[Text data extracted from pages]
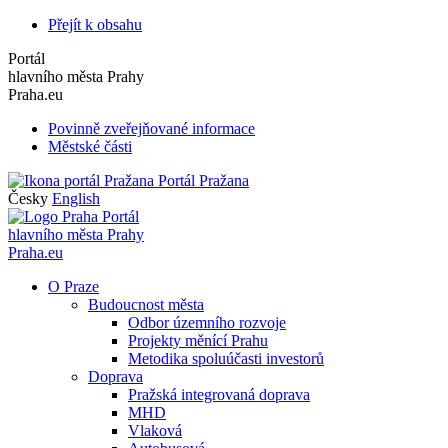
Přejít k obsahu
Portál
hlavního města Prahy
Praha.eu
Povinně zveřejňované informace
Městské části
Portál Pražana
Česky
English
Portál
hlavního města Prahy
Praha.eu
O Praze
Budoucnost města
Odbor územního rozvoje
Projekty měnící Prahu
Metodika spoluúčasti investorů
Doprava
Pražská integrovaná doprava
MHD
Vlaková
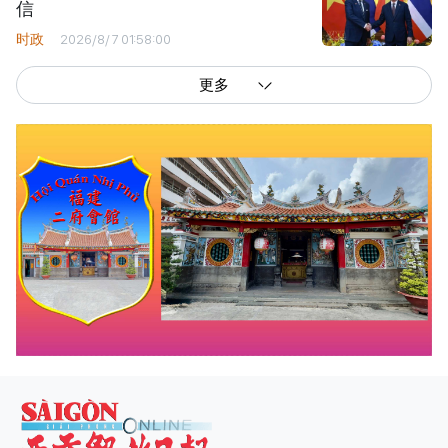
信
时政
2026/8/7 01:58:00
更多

WRITTEN TASK =
Print every line of text from all the items above with no changes. Leave the pictures out of your answer.

ANSWER BOX =
Přejít k obsahu
Portál
hlavního města Prahy
Praha.eu
Povinně zveřejňované informace
Městské části
Portál Pražana
Česky
English
Portál
hlavního města Prahy
Praha.eu
O Praze
Budoucnost města
Odbor územního rozvoje
Projekty měnící Prahu
Metodika spoluúčasti investorů
Doprava
Pražská integrovaná doprava
MHD
Vlaková
信
时政
2026/8/7 01:58:00
更多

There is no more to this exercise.